When you present, rather than providing details that are interesting, provide details that are relevant. Don’t be shy and omit distractions. We can’t blame anyone reaching for ‘terra firma’ when faced with uncertainty (did you see those triple asterisk??), best we remove those boguses whenever we can even if by doing so, we remove some sense of comfort along with it. Once more we see that less is more.
Unfortunately IJF did not make the paper freely available, but here is a presentation which provides more details, and there is also a working-paper version online.
3 comments on “How regression statistics mislead experts”
Here is an example of the questions being asked:
1. What would be the minimum value of X that an individual would need to make sure that s/he obtains a positive outcome (Y > 0) with 95% probability?
I think the conclusions being drawn are far too broad. Unless you recently took a high level statistics course it is basically a trick question. 99% of math graduates would not be able to calculate the correct answer without a reference.

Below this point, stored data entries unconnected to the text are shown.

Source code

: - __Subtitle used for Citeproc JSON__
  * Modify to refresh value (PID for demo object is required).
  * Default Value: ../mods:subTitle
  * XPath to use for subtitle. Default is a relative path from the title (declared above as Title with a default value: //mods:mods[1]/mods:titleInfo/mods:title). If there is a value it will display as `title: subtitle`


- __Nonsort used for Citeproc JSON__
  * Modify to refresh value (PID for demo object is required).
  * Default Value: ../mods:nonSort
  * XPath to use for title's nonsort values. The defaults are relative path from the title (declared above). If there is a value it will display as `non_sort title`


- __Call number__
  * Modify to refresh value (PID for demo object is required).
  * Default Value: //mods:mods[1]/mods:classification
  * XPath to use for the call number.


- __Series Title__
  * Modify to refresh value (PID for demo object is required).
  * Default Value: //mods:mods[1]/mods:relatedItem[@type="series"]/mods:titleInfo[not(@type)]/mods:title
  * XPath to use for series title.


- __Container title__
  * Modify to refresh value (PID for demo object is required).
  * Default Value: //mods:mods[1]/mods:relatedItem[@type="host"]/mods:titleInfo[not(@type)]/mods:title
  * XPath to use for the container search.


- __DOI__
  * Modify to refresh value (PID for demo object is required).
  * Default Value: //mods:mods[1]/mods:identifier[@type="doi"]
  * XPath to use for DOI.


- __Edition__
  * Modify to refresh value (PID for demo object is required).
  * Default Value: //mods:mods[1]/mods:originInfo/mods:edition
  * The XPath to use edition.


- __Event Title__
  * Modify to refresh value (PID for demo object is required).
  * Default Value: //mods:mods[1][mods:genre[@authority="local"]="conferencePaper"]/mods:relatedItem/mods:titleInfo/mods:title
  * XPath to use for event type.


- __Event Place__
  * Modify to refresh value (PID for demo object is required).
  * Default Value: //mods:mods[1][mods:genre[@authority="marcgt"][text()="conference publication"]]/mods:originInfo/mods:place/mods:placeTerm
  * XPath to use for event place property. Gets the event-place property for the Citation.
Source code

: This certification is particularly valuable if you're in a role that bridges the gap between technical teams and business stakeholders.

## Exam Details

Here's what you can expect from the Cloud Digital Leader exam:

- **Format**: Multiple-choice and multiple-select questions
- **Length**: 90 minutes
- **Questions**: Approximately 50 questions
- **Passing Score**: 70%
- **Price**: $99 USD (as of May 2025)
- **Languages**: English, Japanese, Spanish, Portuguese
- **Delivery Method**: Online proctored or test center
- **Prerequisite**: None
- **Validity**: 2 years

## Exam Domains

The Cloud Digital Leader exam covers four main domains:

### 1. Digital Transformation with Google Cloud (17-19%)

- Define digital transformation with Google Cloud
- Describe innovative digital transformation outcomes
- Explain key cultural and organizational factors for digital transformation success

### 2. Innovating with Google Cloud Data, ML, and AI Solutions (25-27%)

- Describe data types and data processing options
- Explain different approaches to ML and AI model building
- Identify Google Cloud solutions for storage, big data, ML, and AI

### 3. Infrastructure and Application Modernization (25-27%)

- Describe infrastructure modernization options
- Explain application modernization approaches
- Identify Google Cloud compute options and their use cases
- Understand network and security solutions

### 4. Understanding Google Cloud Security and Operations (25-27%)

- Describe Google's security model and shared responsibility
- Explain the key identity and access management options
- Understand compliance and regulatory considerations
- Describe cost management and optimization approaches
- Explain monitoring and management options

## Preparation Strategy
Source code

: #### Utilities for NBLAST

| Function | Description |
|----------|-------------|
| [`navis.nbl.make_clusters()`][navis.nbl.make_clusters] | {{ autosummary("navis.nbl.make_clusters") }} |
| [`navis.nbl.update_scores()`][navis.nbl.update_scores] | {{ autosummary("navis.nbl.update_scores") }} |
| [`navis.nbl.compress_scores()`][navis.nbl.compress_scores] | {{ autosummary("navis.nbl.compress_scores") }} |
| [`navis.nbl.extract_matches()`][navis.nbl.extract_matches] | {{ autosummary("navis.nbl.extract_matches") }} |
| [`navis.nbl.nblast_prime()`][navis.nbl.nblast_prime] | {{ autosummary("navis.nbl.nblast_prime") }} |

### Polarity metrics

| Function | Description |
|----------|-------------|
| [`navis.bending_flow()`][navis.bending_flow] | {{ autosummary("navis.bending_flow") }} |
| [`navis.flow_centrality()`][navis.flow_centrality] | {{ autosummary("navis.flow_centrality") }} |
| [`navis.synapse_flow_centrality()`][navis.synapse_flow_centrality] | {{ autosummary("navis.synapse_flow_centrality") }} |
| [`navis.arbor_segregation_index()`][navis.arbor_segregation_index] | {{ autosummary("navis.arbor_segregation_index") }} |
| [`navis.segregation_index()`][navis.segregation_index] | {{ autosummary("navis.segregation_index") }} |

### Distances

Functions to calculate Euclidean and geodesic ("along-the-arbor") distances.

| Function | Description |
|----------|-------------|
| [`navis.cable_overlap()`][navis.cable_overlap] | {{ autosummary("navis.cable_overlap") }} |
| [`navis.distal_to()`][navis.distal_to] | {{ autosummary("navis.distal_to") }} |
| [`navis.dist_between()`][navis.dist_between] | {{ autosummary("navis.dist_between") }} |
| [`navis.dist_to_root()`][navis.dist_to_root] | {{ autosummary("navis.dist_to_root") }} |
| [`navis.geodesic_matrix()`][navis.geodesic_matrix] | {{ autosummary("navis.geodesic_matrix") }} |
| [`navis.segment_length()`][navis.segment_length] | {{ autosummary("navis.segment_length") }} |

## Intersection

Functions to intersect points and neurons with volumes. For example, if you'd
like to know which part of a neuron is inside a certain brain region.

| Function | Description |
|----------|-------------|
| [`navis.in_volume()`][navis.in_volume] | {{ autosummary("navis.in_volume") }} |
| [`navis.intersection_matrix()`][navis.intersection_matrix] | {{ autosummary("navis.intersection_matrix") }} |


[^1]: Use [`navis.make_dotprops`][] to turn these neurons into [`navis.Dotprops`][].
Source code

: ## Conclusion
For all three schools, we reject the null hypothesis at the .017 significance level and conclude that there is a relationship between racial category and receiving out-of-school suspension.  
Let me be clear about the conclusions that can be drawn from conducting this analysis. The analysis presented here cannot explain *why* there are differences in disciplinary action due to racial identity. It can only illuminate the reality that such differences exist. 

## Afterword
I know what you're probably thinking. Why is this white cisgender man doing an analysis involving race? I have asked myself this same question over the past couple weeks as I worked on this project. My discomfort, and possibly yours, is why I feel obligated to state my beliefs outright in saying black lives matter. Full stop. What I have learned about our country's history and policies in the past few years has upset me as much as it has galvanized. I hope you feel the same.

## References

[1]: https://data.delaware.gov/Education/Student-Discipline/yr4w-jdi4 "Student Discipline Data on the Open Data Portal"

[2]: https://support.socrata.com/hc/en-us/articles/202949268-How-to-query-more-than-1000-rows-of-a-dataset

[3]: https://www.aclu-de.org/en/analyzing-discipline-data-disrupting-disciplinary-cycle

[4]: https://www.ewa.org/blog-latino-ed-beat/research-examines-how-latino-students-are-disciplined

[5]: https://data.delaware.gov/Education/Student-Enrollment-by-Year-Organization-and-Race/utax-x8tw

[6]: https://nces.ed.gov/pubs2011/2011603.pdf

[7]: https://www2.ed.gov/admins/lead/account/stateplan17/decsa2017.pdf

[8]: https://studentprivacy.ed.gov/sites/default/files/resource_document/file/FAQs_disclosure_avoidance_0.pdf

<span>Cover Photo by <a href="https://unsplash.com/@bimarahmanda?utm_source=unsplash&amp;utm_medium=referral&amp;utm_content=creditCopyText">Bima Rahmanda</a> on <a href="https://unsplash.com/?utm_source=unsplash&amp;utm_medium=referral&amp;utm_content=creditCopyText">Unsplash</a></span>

My opinion is that this question and alike can quite easily be raised by a manager (say X is marketing budget and Y is some threshold number of conversions for example). In that sense I don’t see any trick here.
I think we agree the figure assists a correct reply.
Perhaps the word “experts” in the title of the paper is exaggerated, but recall those are scholars who are being asked.
The three asterisks only tell you that the coefficient has 99%+ probability of being different from zero. The confidence interval of the coefficient is probably very large.